Skripsi
Rancang Bangun Alat Ukur Hemoglobin Non-Invasif Menggunakan Algoritma Random Forest Dilengkapi Edukasi Kesehatan
Anemia merupakan kondisi yang ditandai dengan rendahnya kadar hemoglobin dalam darah sehingga mengganggu distribusi oksigen ke seluruh tubuh. Pemeriksaan hemoglobin umumnya dilakukan secara invasif melalui pengambilan sampel darah, sehingga diperlukan metode alternatif yang lebih praktis, nyaman, dan non-invasif. Penelitian ini bertujuan merancang dan membangun alat ukur hemoglobin non-invasif menggunakan algoritma random forest sebagai sarana skrining awal anemia dan pemantauan kadar hemoglobin pada orang dewasa.

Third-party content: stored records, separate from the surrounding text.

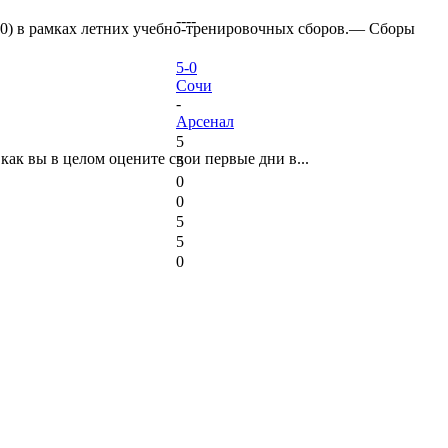
----
:0) в рамках летних учебно-тренировочных сборов.— Сборы
5-0
Сочи
-
Арсенал
5
ак вы в целом оцените свои первые дни в...
5
0
0
5
5
0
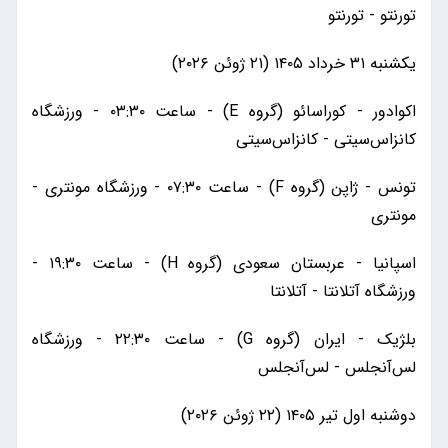
تورنتو - تورنتو
یکشنبه ۳۱ خرداد ۱۴۰۵ (۲۱ ژوئن ۲۰۲۶)
اکوادور - کوراسائو (گروه E) - ساعت ۰۳:۳۰ - ورزشگاه
کانزاس‌سیتی - کانزاس‌سیتی
تونس - ژاپن (گروه F) - ساعت ۰۷:۳۰ - ورزشگاه مونتری -
مونتری
اسپانیا - عربستان سعودی (گروه H) - ساعت ۱۹:۳۰ -
ورزشگاه آتلانتا - آتلانتا
بلژیک - ایران (گروه G) - ساعت ۲۲:۳۰ - ورزشگاه
لس‌آنجلس - لس‌آنجلس
دوشنبه اول تیر ۱۴۰۵ (۲۲ ژوئن ۲۰۲۶)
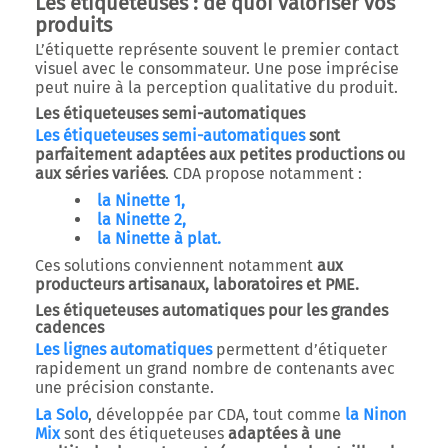
Les étiqueteuses : de quoi valoriser vos
produits
L’étiquette représente souvent le premier contact
visuel avec le consommateur. Une pose imprécise
peut nuire à la perception qualitative du produit.
Les étiqueteuses semi-automatiques
Les étiqueteuses semi-automatiques
sont
parfaitement adaptées aux petites productions ou
aux séries variées
. CDA propose notamment :
la Ninette 1,
la Ninette 2,
la Ninette à plat.
Ces solutions conviennent notamment
aux
producteurs artisanaux, laboratoires et PME.
Les étiqueteuses automatiques pour les grandes
cadences
Les lignes automatiques
permettent d’étiqueter
rapidement un grand nombre de contenants avec
une précision constante.
La Solo
, développée par CDA, tout comme
la Ninon
Mix
sont des étiqueteuses
adaptées à une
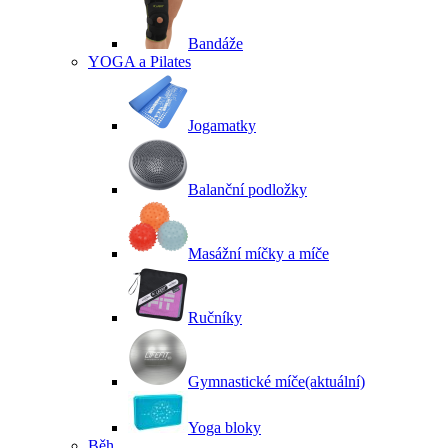
Bandáže
YOGA a Pilates
Jogamatky
Balanční podložky
Masážní míčky a míče
Ručníky
Gymnastické míče
(aktuální)
Yoga bloky
Běh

Penelitian ini menggunakan metode Research and Development (R&D) yang meliputi perancangan perangkat keras dan perangkat lunak, pengembangan model, serta pengujian kinerja alat. Penelitian dilaksanakan pada Maret–Juni 2026 di lingkungan Politeknik Kesehatan Kemenkes Jakarta II dan UPTD Puskesmas Klari dengan melibatkan 15 responden berusia 20–50 tahun. Sistem menggunakan sensor MAX30102, mikrokontroler ESP32, dan layar Nextion. Hasil evaluasi model menunjukkan nilai Mean Absolute Error (MAE) sebesar 0,6 g/dL, Root Mean Square Error (RMSE) sebesar 0,9 g/dL, dan koefisien determinasi (R²) sebesar 0,8135. Pengujian alat menghasilkan rata-rata kesalahan sebesar 0,40 g/dL dengan tingkat akurasi rata-rata 97% dibandingkan metode invasif. Secara keseluruhan, alat mampu mengestimasi kadar hemoglobin dengan cepat dan memiliki tingkat akurasi yang baik sehingga berpotensi digunakan sebagai alat skrining awal anemia. Penelitian ini diharapkan dapat mengurangi limbah medis akibat penggunaan alat sekali pakai serta mengurangi rasa takut pasien terhadap prosedur pengambilan darah menggunakan jarum suntik.